I read tons of post-mortems for fails in the industry.  Emails, blog posts, random things people send my way.

URPad.net's recent IPMI accused hack was ugly.

What's uglier is the company-speak about the company in general.

This is taken from: https://urpad.net/blog/update-events/



> "Keep in mind that *we operate our hosting at barely a break even* to provide you all with the services you want.
> 
> *Our parent company has been floating us financially for some time now.* They will continue to support us through this issue as well. We are not going anywhere anytime soon. We will do our best to make things right again for all of you that suffered any downtime.
> 
> *URPad is not in existence to turn a profit*. It is here to build a community.


Barely break even... referring to the same company/people as being something else... claiming this social benevolence thing.

Has RootLevel filed for non-profit status?


----------



## MannDude (Jun 26, 2014)

Yikes.

After RLT acquired URPad I was really hoping to see it grow and genuinely wished for the best. I know that it _was_ profitable at one point because I used to work for the company when it was owned by Miller. I think killing all the location options that made it somewhat unique was a major blow to the brand, I mean, there was 11 location options that were merged into 3 locations, two of which are already pretty saturated. Combine that with lack of promotion and community involvement and this recent fiasco... doesn't look good.

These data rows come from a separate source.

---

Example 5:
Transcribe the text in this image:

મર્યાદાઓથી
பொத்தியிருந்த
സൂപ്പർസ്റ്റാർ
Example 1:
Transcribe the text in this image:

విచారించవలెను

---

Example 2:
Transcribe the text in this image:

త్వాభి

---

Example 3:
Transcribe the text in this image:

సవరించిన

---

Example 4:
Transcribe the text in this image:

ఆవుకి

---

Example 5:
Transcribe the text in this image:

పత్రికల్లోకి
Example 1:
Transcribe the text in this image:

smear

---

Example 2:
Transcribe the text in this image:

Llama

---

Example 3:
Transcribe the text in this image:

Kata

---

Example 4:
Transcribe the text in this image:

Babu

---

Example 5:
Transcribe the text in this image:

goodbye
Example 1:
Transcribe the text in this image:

Truthfully, I'm not 100% sure how large the other Root Level Tech brands are or what the actual money maker is for them but ideally would be nice to seem them salvage URPad. I'm not going to pretend it was the best host in the world but you got a pretty good bang for the buck with them and it was a good budget provider that wasn't operating in all the same run of the mill locations as all the other players in the game.


----------



## drmike (Jun 26, 2014)

Be it the record, I've probably said it elsewhere, but URPad consolidating locations was a horrible idea.

I appreciated cutting CC's checks off.  But the foreign and non CC locations, were bad to discontinue unless the nodes were empty and/or unprofitable and not able to be monetized.

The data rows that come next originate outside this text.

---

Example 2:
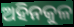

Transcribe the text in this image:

ଅହିନକୁଳ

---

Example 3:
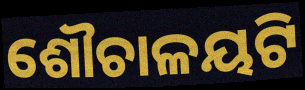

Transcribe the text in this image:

ଶୌଚାଳୟଟି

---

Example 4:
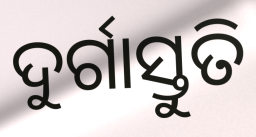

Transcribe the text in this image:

ଦୁର୍ଗାସ୍ତୁତି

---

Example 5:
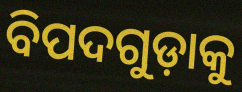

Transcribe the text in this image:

ବିପଦଗୁଡ଼ାକୁ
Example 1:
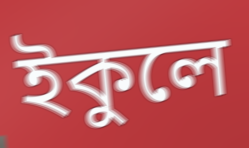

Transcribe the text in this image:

ইকুলে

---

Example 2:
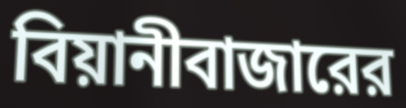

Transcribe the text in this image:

বিয়ানীবাজারের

URPad's visibility has been none since Miller stopped promo'ing URPad and later RootLevel.  In this industry, that's essentially the sign of death, unless you have some other methods for sales (or you own other companies that subsidize things). Most people do not have other sales means.

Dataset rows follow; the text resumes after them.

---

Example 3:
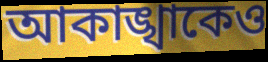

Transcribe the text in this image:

আকাঙ্খাকেও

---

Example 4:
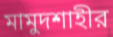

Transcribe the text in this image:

মামুদশাহীর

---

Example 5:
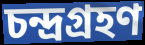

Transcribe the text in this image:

চন্দ্রগ্রহণ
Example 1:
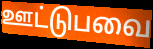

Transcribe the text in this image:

ஊட்டுபவை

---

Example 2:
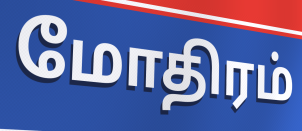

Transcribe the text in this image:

மோதிரம்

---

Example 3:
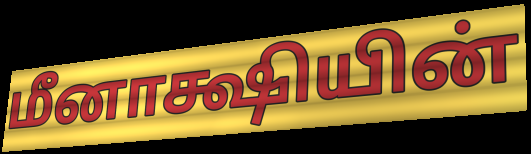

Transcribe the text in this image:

மீனாக்ஷியின்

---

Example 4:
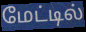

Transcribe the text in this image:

மேட்டில்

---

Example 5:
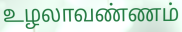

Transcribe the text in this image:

உழலாவண்ணம்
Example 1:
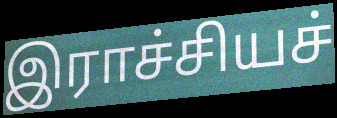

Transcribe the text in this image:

இராச்சியச்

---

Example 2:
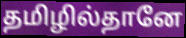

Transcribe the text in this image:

தமிழில்தானே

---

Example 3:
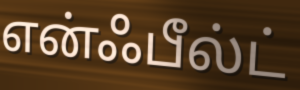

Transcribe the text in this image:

என்ஃபீல்ட்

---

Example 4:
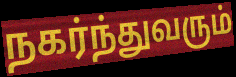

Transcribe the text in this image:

நகர்ந்துவரும்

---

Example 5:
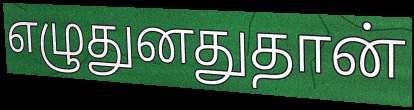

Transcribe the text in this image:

எழுதுனதுதான்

I study language, heck I even throw stuff in my custom built language tools at times to make sense of what people really are saying.  That blog post   Sad.


----------



## concerto49 (Jun 26, 2014)

GVH Tactics?

Amazon has made 0 profit over the years virtually. Check out: http://www.ibtimes.com/amazon-nearly-20-years-business-it-still-doesnt-make-money-investors-dont-seem-care-1513368

It just means as a company it isn't making profit. Most companies do that. They always report a loss - whether that's to make people feel like they are doing charity and not here to rip people off, to take advantage of tax or whatever it is.


----------



## Aldryic C'boas (Jun 26, 2014)

There's a pretty big difference between carefully playing your finances in order to intentionally claim a loss - and barely being able to put bread on the table.


----------